Wednesday, March 28, 2012

New IPhOD v2.0 Calculator

How do you obtain the phonotactic frequency or neighborhood density of a word that is not included in the latest version of IPhOD, or obtain a list of its phonological neighbors that are labelled according to homophones or homographs?

Try the new IPhOD version 2.0 online calculator! The added feature calculates word-averaged phonotactic probabilities, neighborhood densities, and positional probabilities based on user-entered CMU transcriptions (Weide, 1994). This addresses an earlier limitation of the IPhOD version 2.0: only being able to search among words included in the ~50,000 word collection (or for a preset list of pseudowords). Prior to this update, if you needed to calculate values for new word or pseudoword transcriptions then you had to use values from version 1.4, which used different frequency weightings and a smaller word collection than 2.0.

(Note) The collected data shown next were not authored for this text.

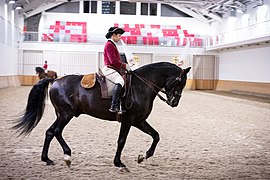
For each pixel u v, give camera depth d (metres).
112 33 6.95
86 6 46.97
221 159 8.09
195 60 45.34
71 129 12.00
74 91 6.94
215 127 13.07
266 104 23.34
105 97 6.77
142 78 6.99
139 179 6.35
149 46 44.72
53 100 7.02
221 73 44.59
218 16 45.28
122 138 6.93
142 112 6.90
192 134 11.45
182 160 7.89
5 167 7.02
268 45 32.53
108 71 6.84
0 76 34.78
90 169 6.94
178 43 45.12
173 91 7.09
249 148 9.41
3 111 16.61
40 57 44.25
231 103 23.86
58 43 44.34
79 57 44.53
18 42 43.84
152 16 47.56
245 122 14.59
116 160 6.95
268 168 7.35
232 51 41.12
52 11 46.91
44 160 7.19
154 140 7.17
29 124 6.91
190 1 42.66
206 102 24.50
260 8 35.25
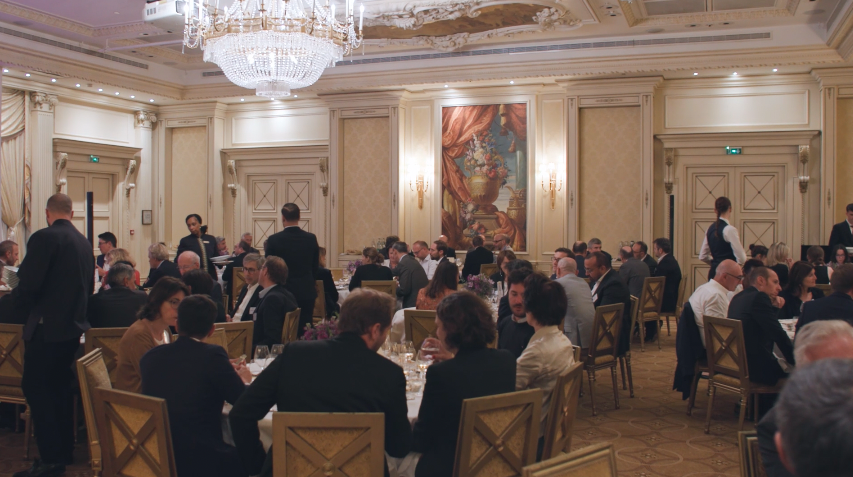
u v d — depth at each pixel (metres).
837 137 10.07
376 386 2.55
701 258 7.80
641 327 8.22
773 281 4.77
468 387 2.65
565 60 10.54
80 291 4.31
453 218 11.91
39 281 4.12
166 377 2.87
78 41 10.60
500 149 11.62
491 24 9.68
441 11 8.92
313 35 6.91
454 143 11.87
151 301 3.58
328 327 3.62
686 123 10.84
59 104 11.62
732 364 4.82
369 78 11.59
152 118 13.44
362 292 2.72
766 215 10.62
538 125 11.47
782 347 4.64
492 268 9.18
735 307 4.86
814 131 10.16
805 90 10.31
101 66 11.04
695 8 8.99
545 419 3.21
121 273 4.77
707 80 10.72
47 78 10.81
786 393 0.95
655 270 8.87
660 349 8.41
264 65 7.03
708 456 4.50
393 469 2.96
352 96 12.13
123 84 11.52
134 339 3.51
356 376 2.55
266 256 5.77
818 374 0.92
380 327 2.68
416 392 3.41
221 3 8.52
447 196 11.94
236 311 5.64
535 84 11.35
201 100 12.97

The new calculator based on the IPhOD sequel also includes more options. The IPhOD version 2.0 calculator webpage (navigate to Calculator, then Version 2.0, or click here) allows the user to enter a list of CMU transcriptions (e.g. "K.AE.T" for "cat"), which can be used to generate any of the following values that the user selects:

1-4. Neighborhood density,
5-8. Biphoneme probability,
9-12. Triphoneme probability,
13-15. Positional probability,
16-20. Length-constrained probability.

Each of those selections comes with four options for weighted calculations: unweighted raw counts, SubtlexUs frequency weighted (S Freq), log10 S Freq, and S Context-Dependent Counts. The word frequency weights are from SUBTLEXus (Brysbaert & New, 2009). At this time, I do not have plans to include syllable stress constraints in the calculator.

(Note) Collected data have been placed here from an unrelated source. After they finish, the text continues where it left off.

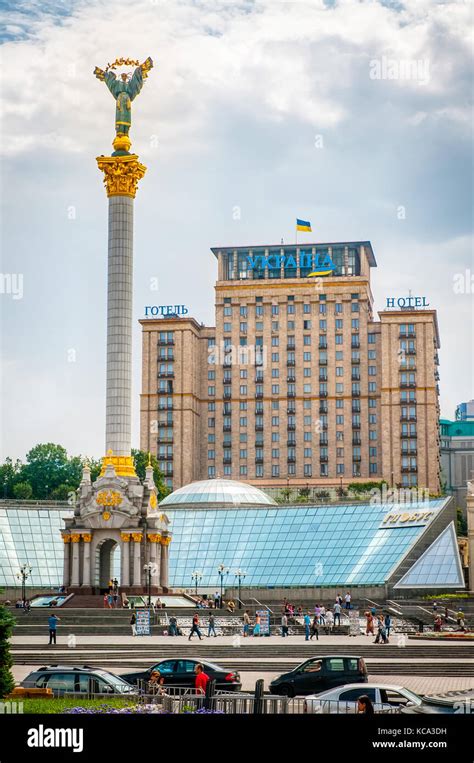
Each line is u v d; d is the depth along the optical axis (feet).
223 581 566.77
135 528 497.05
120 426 504.02
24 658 309.83
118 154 510.58
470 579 523.70
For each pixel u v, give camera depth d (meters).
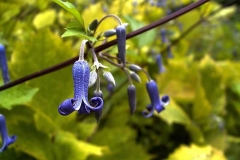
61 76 0.28
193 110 0.38
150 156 0.30
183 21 0.43
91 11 0.33
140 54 0.35
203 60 0.40
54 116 0.29
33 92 0.24
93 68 0.19
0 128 0.22
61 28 0.37
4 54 0.23
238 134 0.44
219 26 0.66
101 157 0.29
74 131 0.30
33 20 0.35
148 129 0.38
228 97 0.46
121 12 0.35
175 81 0.38
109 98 0.33
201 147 0.35
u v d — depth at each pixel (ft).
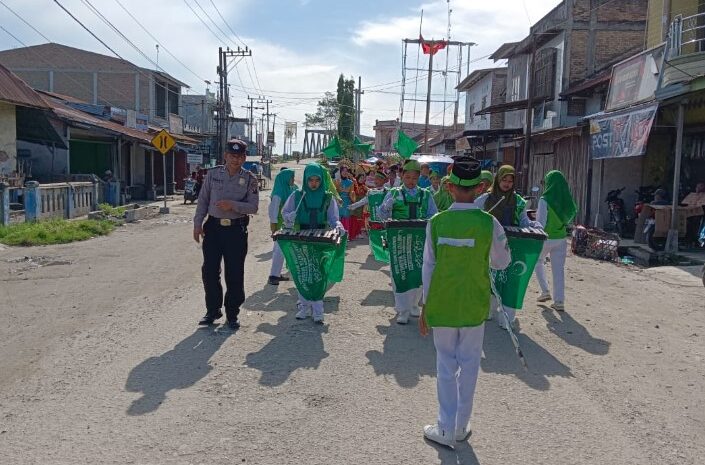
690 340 23.58
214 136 167.84
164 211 77.92
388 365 19.60
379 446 14.20
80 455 13.51
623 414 16.40
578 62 77.05
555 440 14.75
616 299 30.89
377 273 35.40
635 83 54.95
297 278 24.13
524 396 17.44
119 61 143.43
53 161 77.56
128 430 14.75
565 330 24.59
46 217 59.57
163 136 77.46
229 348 21.01
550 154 71.97
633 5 76.43
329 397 16.94
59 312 25.68
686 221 46.62
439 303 14.14
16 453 13.56
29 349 20.75
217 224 23.12
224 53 146.00
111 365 19.17
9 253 42.50
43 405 16.16
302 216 25.35
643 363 20.68
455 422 14.46
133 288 30.68
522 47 90.48
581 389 18.12
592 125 55.21
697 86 40.09
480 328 14.42
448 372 14.40
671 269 39.45
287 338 22.29
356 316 25.61
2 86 61.82
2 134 63.26
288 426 15.11
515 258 23.52
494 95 119.65
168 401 16.48
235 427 15.01
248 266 37.22
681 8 55.16
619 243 48.34
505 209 24.27
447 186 14.69
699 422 16.06
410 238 23.71
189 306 26.84
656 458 14.02
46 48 144.36
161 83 150.51
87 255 41.83
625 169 58.90
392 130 243.81
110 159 96.73
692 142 54.13
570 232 59.11
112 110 99.55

Finally, if you click on the "Show neighbors?" button before running the calculator, then the calculator produces a cool-looking, second table that appears below the traditional calculator output results.

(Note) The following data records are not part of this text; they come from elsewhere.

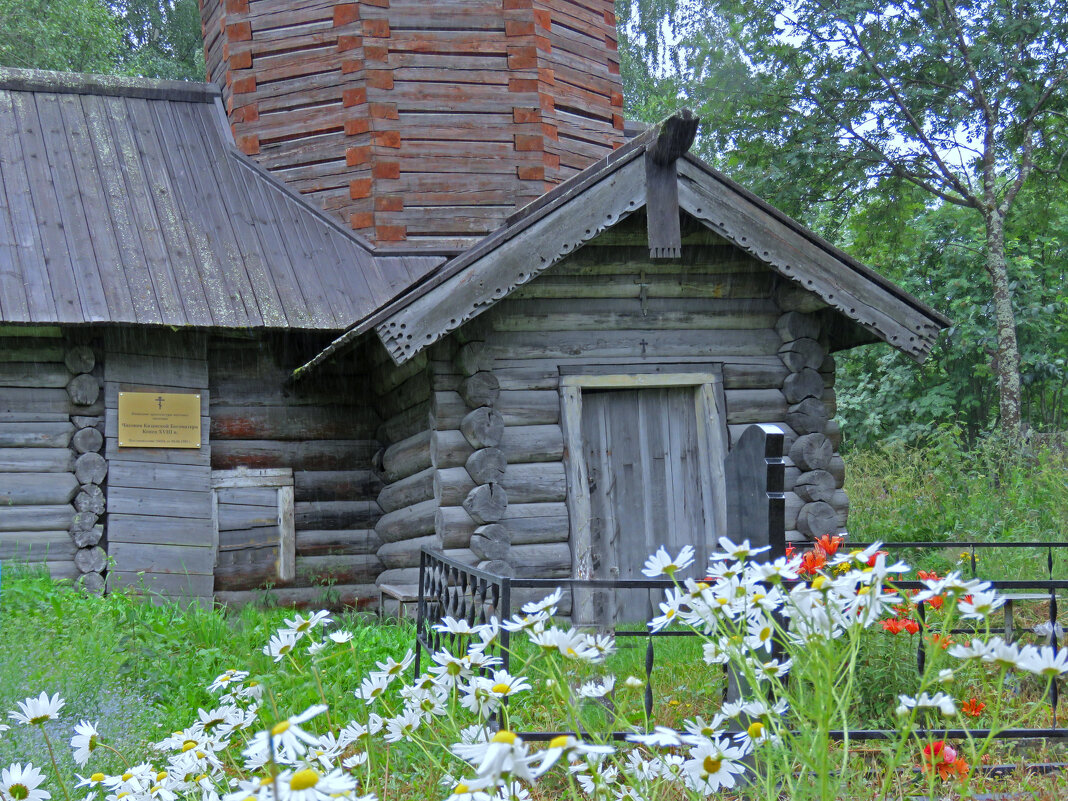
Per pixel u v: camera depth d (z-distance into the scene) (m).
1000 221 17.08
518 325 8.11
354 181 9.93
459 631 2.95
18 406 8.31
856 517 11.91
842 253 7.99
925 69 18.16
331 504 9.41
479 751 1.85
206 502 8.73
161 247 8.94
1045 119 18.33
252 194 9.90
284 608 8.71
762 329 8.70
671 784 2.93
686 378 8.39
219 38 10.98
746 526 4.36
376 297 9.16
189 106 10.84
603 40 11.43
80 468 8.31
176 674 5.64
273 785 1.60
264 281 8.95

The table contains every 1-phoneme different phonological neighbor with asterisks denoting words with homographs or homophones. Although the calculator adjusts to avoid double-weighting words whose spellings are identical, and only counts homophone neighbors as one neighbor (since they are indistinguishable by sound), it may be helpful for users to have that information available.

Pretty neat, huh?

If you start fiddling with the new features and either break something, raise questions, or discover a disabled button, please contact me. I have done my best to quality-check the new online calculator, primarily by comparisons of output from the online search and online calculator (v 2.0).

Also, feel free to send me your suggestions for future extensions. The show neighbors function was a product of this blog, which has been quite an interesting and helpful development for me too.

I hope that these new features will be a helpful resource for other researchers!

Brysbaert, M. and New, B. 2009. Moving beyond Kucera and Francis: a critical evaluation of current word frequency norms and the introduction of a new and improved word frequency measure for American English. Behavior Research Methods, 41, 997-990.